With that character, as with all of the game, Guerrilla didn’t intend to make a statement; the statement was made for it, as the world moves towards the game.

“Given the world as it is at the moment wasn’t our reality six years ago, back in 2011 and 2010,” when the game’s pitching process began, Mr Sharma says. “So in reality we hadn’t thought of the conversations people would draw once the game was done.

“But it was a long process making the game. Whilst we were making the game the world changed. So now there are those questions, but it wasn’t our intent to make a statement.”

Still, for all his company’s prescience, Mr Sharma is keen to stress that there are universal concerns at the game’s core.

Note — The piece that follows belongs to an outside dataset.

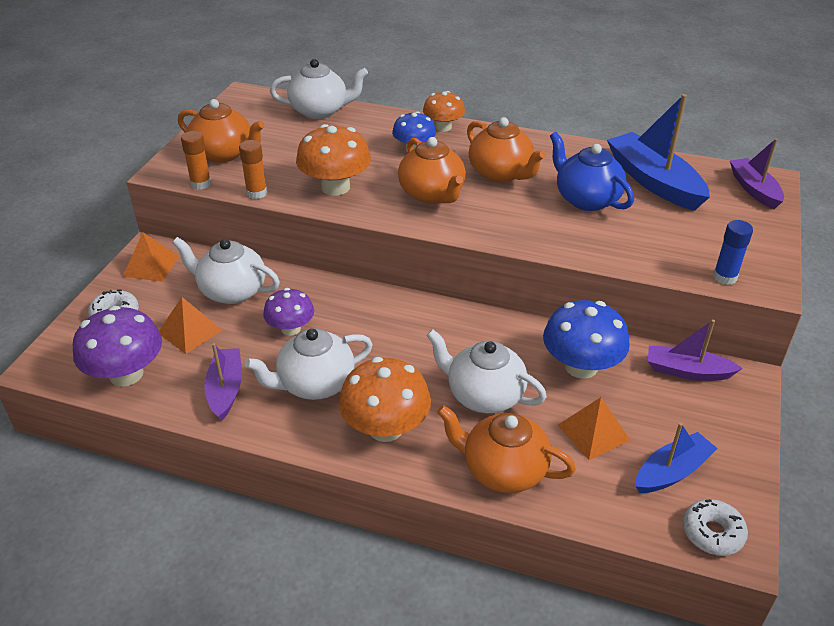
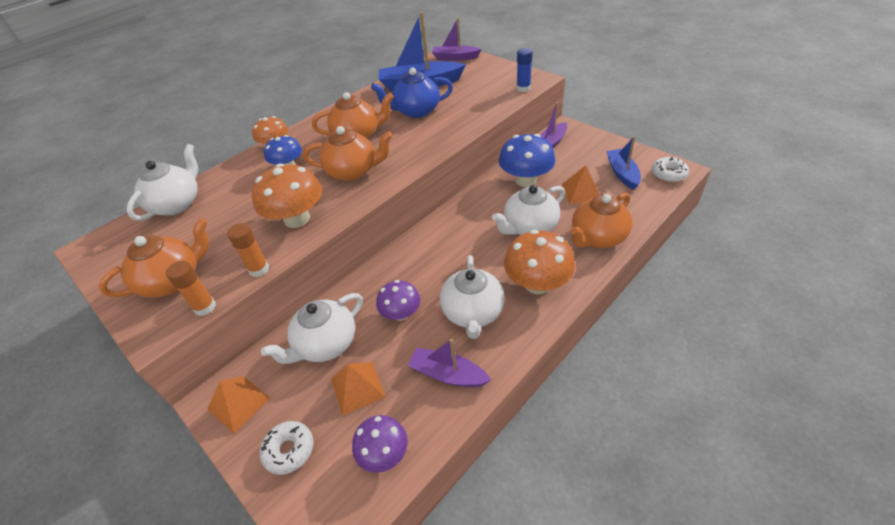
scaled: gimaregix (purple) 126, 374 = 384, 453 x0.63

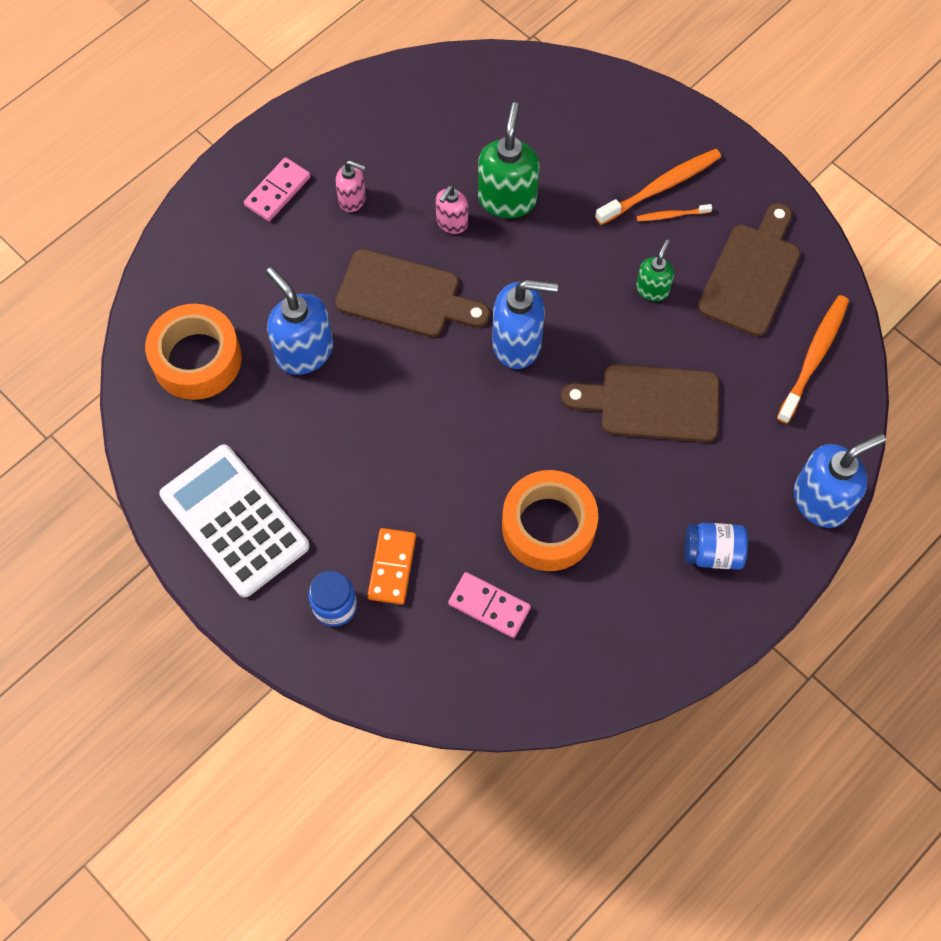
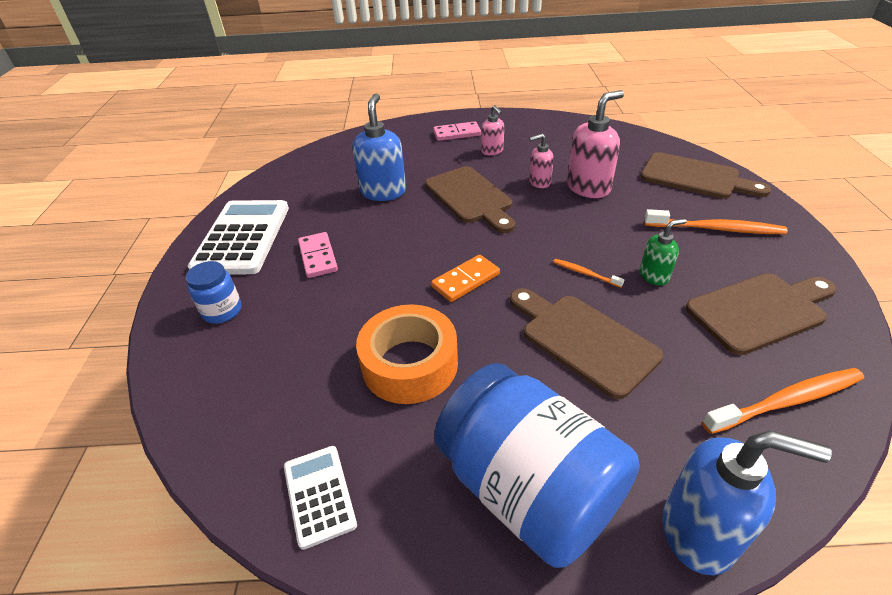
gone:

Everything might seem a little topical – but the game worries about things that are as true now as they were six years ago when the game started being developed, and probably were true for thousands of years before that.

“There is something about a vulnerable yet strong character who has an incredible amount of empathy for everyone around her and wants to help them, even in the face of giant machine monsters,” says Mr Sharma. “There’s something universal about that, that doesn’t change with time.

“We’re quite proud of being able to tell that story, of resilience in the face of overwhelming odds. You don’t need to lose your empathy and love just to beat the odds.”

If there is a message for today’s mixed-up and often confusing world, though, Mr Sharma hopes that it can be one of faith and optimism about what comes after, not of despair about what might happen before we get there. Even in the desolate destruction of the post-apocalyptic world, the game’s colours are bright and lush, and its world is thrilling – even as huge killer robots stalk the earth, some hope grows.